After Dodd explains the game, Quell mounts the bike and speeds off into the desert, gradually becoming a diminishing speck amid undulating heat waves. To capture the action, “we first tried towing the motorcycle on a trailer, but that created a lot more dust than one guy on a bike would have created,” recalls Colin Anderson. Next, the crew tried mounting the 65HSSM to a Chapman G3 head and Hydroscope arm hanging off the back of an insert car. The rig allowed them to travel right beside the bike, a strategy that “worked tremendously,” he says.   

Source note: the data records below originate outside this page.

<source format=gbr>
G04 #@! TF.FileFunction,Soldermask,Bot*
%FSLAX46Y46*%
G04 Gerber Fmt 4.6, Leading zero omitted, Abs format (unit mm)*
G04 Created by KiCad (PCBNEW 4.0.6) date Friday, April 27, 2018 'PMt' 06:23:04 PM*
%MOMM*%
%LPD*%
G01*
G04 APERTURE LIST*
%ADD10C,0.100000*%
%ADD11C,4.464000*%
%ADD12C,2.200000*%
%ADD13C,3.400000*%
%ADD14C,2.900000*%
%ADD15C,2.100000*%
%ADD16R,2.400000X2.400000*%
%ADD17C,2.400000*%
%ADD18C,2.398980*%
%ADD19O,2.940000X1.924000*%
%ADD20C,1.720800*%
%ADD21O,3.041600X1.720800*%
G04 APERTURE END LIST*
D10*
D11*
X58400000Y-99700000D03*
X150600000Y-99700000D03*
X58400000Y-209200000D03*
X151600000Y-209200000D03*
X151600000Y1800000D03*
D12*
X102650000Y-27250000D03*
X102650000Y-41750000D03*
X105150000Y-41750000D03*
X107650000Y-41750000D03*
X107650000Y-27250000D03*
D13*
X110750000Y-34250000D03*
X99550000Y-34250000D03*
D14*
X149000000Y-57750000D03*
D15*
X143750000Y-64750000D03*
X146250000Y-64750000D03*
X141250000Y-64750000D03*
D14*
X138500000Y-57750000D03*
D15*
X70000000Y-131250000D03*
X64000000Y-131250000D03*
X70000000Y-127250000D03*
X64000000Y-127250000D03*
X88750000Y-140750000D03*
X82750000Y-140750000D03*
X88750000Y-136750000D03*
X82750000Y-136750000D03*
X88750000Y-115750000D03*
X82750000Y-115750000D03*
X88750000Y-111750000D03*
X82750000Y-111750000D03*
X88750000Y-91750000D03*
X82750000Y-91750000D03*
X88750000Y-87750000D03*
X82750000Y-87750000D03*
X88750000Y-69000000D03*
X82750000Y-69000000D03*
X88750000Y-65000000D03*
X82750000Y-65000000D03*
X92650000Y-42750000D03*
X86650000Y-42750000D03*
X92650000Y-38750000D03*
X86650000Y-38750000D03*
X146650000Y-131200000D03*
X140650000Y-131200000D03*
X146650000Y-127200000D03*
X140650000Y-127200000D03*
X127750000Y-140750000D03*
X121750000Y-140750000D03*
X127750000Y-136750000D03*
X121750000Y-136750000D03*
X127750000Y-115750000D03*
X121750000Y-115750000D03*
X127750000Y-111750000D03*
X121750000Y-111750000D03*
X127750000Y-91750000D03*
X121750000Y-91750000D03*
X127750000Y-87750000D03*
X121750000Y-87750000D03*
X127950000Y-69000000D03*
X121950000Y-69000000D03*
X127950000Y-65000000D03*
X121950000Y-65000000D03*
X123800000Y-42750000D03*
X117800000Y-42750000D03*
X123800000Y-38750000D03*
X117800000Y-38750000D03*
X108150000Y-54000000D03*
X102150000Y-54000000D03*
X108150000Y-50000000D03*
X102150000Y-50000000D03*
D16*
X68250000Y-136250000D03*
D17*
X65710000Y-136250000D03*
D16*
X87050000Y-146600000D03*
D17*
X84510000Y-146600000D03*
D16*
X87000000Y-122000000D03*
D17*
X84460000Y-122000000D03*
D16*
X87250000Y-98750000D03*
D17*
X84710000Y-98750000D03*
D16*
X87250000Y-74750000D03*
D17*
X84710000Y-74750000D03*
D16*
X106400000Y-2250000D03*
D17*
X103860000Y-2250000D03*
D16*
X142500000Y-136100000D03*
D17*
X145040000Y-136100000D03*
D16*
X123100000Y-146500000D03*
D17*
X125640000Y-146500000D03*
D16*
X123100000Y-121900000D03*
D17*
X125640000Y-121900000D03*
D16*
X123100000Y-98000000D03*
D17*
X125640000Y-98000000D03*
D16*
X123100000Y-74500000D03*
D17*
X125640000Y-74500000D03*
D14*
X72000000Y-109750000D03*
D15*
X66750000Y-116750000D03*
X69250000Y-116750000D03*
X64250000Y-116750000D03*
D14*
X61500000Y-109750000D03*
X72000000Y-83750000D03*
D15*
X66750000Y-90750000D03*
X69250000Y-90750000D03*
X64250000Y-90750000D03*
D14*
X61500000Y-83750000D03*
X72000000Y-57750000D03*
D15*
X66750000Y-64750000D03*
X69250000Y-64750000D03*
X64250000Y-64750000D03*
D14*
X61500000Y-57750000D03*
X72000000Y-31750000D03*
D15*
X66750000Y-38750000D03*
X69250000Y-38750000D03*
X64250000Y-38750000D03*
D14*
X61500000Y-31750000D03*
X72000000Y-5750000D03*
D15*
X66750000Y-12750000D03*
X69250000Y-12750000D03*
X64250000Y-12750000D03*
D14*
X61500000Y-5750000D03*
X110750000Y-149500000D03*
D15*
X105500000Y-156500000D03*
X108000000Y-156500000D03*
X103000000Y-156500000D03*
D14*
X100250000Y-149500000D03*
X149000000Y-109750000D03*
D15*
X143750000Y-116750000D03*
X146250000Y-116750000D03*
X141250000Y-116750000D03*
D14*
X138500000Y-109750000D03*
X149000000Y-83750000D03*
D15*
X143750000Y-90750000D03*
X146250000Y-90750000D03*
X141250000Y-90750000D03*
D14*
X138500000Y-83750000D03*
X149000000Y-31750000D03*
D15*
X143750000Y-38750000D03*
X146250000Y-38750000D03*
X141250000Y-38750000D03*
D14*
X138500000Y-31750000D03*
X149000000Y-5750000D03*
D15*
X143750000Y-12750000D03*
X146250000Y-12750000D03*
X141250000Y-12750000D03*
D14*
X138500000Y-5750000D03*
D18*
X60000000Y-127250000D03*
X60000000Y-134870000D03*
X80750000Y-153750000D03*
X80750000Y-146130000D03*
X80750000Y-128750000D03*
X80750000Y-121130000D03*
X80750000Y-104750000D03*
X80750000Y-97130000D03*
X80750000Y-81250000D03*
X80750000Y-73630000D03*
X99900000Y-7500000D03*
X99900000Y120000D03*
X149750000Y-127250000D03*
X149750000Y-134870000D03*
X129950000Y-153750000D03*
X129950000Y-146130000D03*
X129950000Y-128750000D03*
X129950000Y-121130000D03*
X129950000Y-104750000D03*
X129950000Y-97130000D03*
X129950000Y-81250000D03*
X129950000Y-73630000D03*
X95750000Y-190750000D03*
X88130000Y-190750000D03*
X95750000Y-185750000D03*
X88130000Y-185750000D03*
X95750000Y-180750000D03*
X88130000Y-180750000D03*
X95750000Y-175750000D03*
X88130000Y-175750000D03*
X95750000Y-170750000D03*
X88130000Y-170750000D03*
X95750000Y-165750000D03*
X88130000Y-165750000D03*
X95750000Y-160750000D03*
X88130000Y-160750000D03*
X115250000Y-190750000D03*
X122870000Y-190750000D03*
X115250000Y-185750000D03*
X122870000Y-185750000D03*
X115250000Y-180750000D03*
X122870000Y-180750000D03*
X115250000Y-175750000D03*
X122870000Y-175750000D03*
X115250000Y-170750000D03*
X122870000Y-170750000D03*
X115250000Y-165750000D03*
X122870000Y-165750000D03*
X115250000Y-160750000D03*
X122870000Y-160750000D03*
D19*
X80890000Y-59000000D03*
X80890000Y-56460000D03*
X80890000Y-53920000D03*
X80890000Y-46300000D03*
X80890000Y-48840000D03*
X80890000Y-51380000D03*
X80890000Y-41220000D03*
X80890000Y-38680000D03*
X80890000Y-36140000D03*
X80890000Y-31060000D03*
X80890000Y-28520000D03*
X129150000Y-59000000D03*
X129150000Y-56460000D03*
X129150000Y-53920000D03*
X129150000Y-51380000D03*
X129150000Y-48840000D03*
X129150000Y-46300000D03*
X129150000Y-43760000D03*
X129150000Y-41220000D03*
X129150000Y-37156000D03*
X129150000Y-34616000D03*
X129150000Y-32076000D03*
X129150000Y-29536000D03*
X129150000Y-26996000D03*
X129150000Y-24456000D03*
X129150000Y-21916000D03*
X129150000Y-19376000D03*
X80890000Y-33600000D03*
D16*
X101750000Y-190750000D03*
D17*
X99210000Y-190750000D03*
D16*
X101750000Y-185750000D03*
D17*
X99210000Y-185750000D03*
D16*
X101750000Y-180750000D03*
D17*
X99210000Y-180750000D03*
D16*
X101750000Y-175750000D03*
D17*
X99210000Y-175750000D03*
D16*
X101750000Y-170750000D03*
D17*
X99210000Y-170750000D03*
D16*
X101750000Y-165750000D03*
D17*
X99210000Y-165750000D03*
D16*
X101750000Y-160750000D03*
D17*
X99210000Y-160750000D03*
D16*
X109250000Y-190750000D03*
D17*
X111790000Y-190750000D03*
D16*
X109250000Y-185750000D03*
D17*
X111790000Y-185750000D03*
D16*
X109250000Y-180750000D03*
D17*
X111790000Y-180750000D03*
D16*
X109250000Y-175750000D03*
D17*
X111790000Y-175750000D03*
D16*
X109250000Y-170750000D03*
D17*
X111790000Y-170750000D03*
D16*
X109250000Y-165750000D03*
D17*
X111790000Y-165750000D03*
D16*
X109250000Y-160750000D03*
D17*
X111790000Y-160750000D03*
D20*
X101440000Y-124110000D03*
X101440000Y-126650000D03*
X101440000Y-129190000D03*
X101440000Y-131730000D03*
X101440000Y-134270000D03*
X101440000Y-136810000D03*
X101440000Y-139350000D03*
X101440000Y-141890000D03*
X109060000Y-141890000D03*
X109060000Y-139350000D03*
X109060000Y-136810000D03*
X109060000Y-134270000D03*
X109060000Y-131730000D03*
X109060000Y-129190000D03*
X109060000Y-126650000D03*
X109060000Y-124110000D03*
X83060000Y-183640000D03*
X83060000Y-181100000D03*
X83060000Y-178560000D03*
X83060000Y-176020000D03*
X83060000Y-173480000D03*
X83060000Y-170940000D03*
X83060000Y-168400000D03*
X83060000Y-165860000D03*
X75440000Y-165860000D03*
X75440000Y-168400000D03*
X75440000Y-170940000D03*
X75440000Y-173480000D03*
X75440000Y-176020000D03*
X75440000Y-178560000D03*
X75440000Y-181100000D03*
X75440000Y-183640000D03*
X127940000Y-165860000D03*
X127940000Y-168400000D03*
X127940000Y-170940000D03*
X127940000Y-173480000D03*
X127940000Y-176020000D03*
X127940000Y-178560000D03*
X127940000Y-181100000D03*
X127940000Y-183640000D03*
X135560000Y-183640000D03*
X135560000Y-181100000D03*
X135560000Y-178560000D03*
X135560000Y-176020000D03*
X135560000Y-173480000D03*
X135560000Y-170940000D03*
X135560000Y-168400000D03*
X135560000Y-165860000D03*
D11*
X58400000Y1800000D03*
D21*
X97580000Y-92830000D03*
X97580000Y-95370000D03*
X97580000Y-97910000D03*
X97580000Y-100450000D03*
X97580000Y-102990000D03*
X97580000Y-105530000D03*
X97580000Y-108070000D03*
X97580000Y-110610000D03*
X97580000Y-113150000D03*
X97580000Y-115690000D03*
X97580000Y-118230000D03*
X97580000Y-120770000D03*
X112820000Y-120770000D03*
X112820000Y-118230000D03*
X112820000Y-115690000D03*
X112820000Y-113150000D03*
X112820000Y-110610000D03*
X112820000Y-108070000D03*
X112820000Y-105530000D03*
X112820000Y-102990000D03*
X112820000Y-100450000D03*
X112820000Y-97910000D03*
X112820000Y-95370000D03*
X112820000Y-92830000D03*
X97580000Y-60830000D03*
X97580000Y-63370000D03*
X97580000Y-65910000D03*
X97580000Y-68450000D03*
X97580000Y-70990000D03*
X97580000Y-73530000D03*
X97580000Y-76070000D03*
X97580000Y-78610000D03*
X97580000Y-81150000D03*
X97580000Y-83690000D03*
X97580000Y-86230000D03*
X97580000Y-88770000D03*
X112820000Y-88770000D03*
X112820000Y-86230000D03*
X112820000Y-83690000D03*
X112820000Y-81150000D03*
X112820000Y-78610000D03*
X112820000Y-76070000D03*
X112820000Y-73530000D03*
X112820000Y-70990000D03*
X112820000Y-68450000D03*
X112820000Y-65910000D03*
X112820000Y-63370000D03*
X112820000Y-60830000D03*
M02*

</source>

The production tapped two different labs throughout the shoot: Deluxe Hollywood processed the 35mm negative, and FotoKem processed the 65mm negative and generated 35mm reductions. Both formats were viewed as film dailies on location. For Malaimare, the process of photochemically timing the dailies took him back to his film-school days at the National University of Theatre and Film in Romania. “I remember measuring my work with a densitometer and drawing curves,” he says. “Then we had to deal with printing the negative.”   

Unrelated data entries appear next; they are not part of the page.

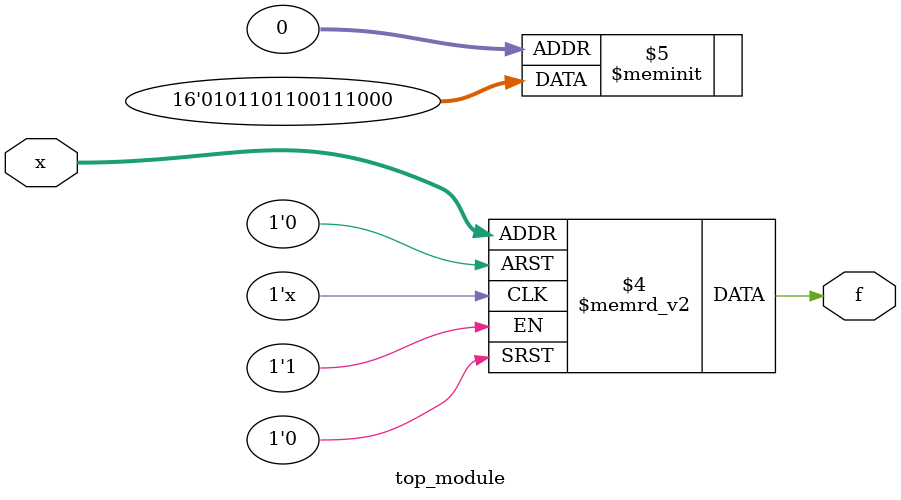
<source format=sv>
module top_module (
    input [4:1] x,
    output logic f
);

always_comb begin
    case ({x[4], x[3], x[2], x[1]})
        4'b0000: f = 1'b0;
        4'b0001: f = 1'b0;
        4'b0010: f = 1'b0;
        4'b0011: f = 1'b1;
        4'b0100: f = 1'b1;
        4'b0101: f = 1'b1;
        4'b0110: f = 1'b0;
        4'b0111: f = 1'b0;
        4'b1000: f = 1'b1;
        4'b1001: f = 1'b1;
        4'b1010: f = 1'b0;
        4'b1011: f = 1'b1;
        4'b1100: f = 1'b1;
        4'b1101: f = 1'b0;
        4'b1110: f = 1'b1;
        4'b1111: f = 1'b0;
    endcase
end

endmodule

</source>
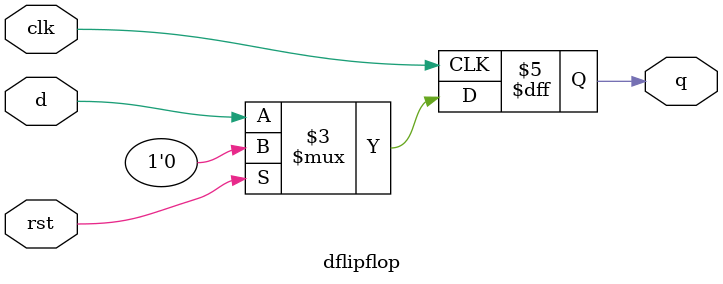
<source format=v>
module dflipflop(d,clk,rst,q);
input d,clk,rst;
output reg q;
always @(posedge clk)
begin 
if(rst)
q <=1'b0;
else
q <= d;
end
endmodule


</source>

The filmmakers had the 35mm dailies timed to the optical-reduction print, but because the negatives came from different labs, “it took a little tweaking to make those processes match,” says Malaimare. “We wanted to get it right even if it was a difference of just one point. Sometimes we sent prints from one lab to the other, and sometimes it was a digital still reference from the set. Having all of our dailies on 35mm allowed us to come up with many notes for the final photochemical timing.” The director supervised the final timing with colorist and ASC associate member Dan Muscarella at FotoKem because Malaimare had to depart for another project.   

Muscarella viewed the timed prints over a light box through special RGB gel filters in point increments between 1 and 20. Using the RGB point adjustments from the dailies print as a starting point, he used the gels to discern the number of color points needed to fine-tune a given scene. The new point adjustments were entered into a computer-controlled optical printer to create the final timed interpositive. “Paul and I were smoothing out and balancing the color cut for cut, scene for scene,” says Muscarella.   

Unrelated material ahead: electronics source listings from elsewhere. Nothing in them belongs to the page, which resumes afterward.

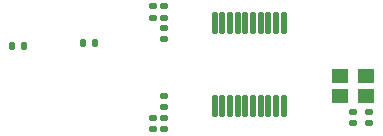
<source format=gbr>
%TF.GenerationSoftware,KiCad,Pcbnew,7.0.9*%
%TF.CreationDate,2024-06-23T02:13:20+02:00*%
%TF.ProjectId,board,626f6172-642e-46b6-9963-61645f706362,rev?*%
%TF.SameCoordinates,Original*%
%TF.FileFunction,Paste,Top*%
%TF.FilePolarity,Positive*%
%FSLAX46Y46*%
G04 Gerber Fmt 4.6, Leading zero omitted, Abs format (unit mm)*
G04 Created by KiCad (PCBNEW 7.0.9) date 2024-06-23 02:13:20*
%MOMM*%
%LPD*%
G01*
G04 APERTURE LIST*
G04 Aperture macros list*
%AMRoundRect*
0 Rectangle with rounded corners*
0 $1 Rounding radius*
0 $2 $3 $4 $5 $6 $7 $8 $9 X,Y pos of 4 corners*
0 Add a 4 corners polygon primitive as box body*
4,1,4,$2,$3,$4,$5,$6,$7,$8,$9,$2,$3,0*
0 Add four circle primitives for the rounded corners*
1,1,$1+$1,$2,$3*
1,1,$1+$1,$4,$5*
1,1,$1+$1,$6,$7*
1,1,$1+$1,$8,$9*
0 Add four rect primitives between the rounded corners*
20,1,$1+$1,$2,$3,$4,$5,0*
20,1,$1+$1,$4,$5,$6,$7,0*
20,1,$1+$1,$6,$7,$8,$9,0*
20,1,$1+$1,$8,$9,$2,$3,0*%
G04 Aperture macros list end*
%ADD10RoundRect,0.125000X0.125000X-0.825000X0.125000X0.825000X-0.125000X0.825000X-0.125000X-0.825000X0*%
%ADD11RoundRect,0.140000X-0.170000X0.140000X-0.170000X-0.140000X0.170000X-0.140000X0.170000X0.140000X0*%
%ADD12RoundRect,0.140000X0.170000X-0.140000X0.170000X0.140000X-0.170000X0.140000X-0.170000X-0.140000X0*%
%ADD13RoundRect,0.140000X-0.140000X-0.170000X0.140000X-0.170000X0.140000X0.170000X-0.140000X0.170000X0*%
%ADD14R,1.400000X1.200000*%
G04 APERTURE END LIST*
D10*
%TO.C,U1*%
X165900000Y-100150000D03*
X166550000Y-100150000D03*
X167200000Y-100150000D03*
X167850000Y-100150000D03*
X168500000Y-100150000D03*
X169150000Y-100150000D03*
X169800000Y-100150000D03*
X170450000Y-100150000D03*
X171100000Y-100150000D03*
X171750000Y-100150000D03*
X171750000Y-93150000D03*
X171100000Y-93150000D03*
X170450000Y-93150000D03*
X169800000Y-93150000D03*
X169150000Y-93150000D03*
X168500000Y-93150000D03*
X167850000Y-93150000D03*
X167200000Y-93150000D03*
X166550000Y-93150000D03*
X165900000Y-93150000D03*
%TD*%
D11*
%TO.C,C7*%
X177600000Y-100690000D03*
X177600000Y-101650000D03*
%TD*%
D12*
%TO.C,C5*%
X161650000Y-92700000D03*
X161650000Y-91740000D03*
%TD*%
%TO.C,C4*%
X161650000Y-94530000D03*
X161650000Y-93570000D03*
%TD*%
%TO.C,C6*%
X160700000Y-92700000D03*
X160700000Y-91740000D03*
%TD*%
%TO.C,C2*%
X160700000Y-102160000D03*
X160700000Y-101200000D03*
%TD*%
D11*
%TO.C,C3*%
X161650000Y-99340000D03*
X161650000Y-100300000D03*
%TD*%
D13*
%TO.C,C10*%
X148780000Y-95090000D03*
X149740000Y-95090000D03*
%TD*%
D11*
%TO.C,C8*%
X179000000Y-100690000D03*
X179000000Y-101650000D03*
%TD*%
D13*
%TO.C,C9*%
X154790000Y-94870000D03*
X155750000Y-94870000D03*
%TD*%
D14*
%TO.C,Y1*%
X178700000Y-97650000D03*
X176500000Y-97650000D03*
X176500000Y-99350000D03*
X178700000Y-99350000D03*
%TD*%
D12*
%TO.C,C1*%
X161650000Y-102160000D03*
X161650000Y-101200000D03*
%TD*%
M02*

</source>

Andrew Oran, FotoKem’s vice president of large-format operations, worked with the filmmakers to develop a photochemical workflow that would preserve the resolution and color of the original 65mm negative while seamlessly incorporating the 35mm elements. FotoKem also handled the 65mm processing, HD transfer of the 35mm reduction prints for editorial, 70mm and 35mm show prints, and 65mm and 35mm scanning for the DI to create general-release prints and a 4K DCP. (For the latter step, the 65mm was scanned at 8K, the 35mm was scanned at 6K, and all material was downconverted to 4K for the rest of the process.) “We had to figure out how to construct a post pipeline with four finishes,” says Oran. “Our starting point was the 65mm negative and 70mm show prints. Once we established that, everything else fell into place.”   

In order to complete a 70mm “hero print,” Oran needed to take all the footage that originated in 35mm and scale it up to 65mm. Vince Roth, the show’s 65mm technical director, made IPs of the 35mm original-negative selects and then had them blown up into a 65mm duplicate negative. “After that, the 35mm negative and IP was just set on the shelf,” Oran continues. “We went through a photochemical answer-print process, a negative cut on the 65mm material, and then a 70mm IP and answer print.”   

Anderson also wanted some show prints struck from a 35mm cut negative, so FotoKem used a modified Imagica optical printer to reduce the complete 65mm IP to a 35mm duplicate neg. The facility’s team extracted all of the 35mm dupe-neg material that originated in 35mm — now two generations removed — and replaced it with the corresponding 35mm camera neg.   

Oran acknowledges that it would have been simpler to grade The Master digitally and then film out to 70mm and 35mm, “but it’s very important to Paul that the film does not look like it has gone through a digital post process, and that he can present it to as many people as possible on prints from the original negative.”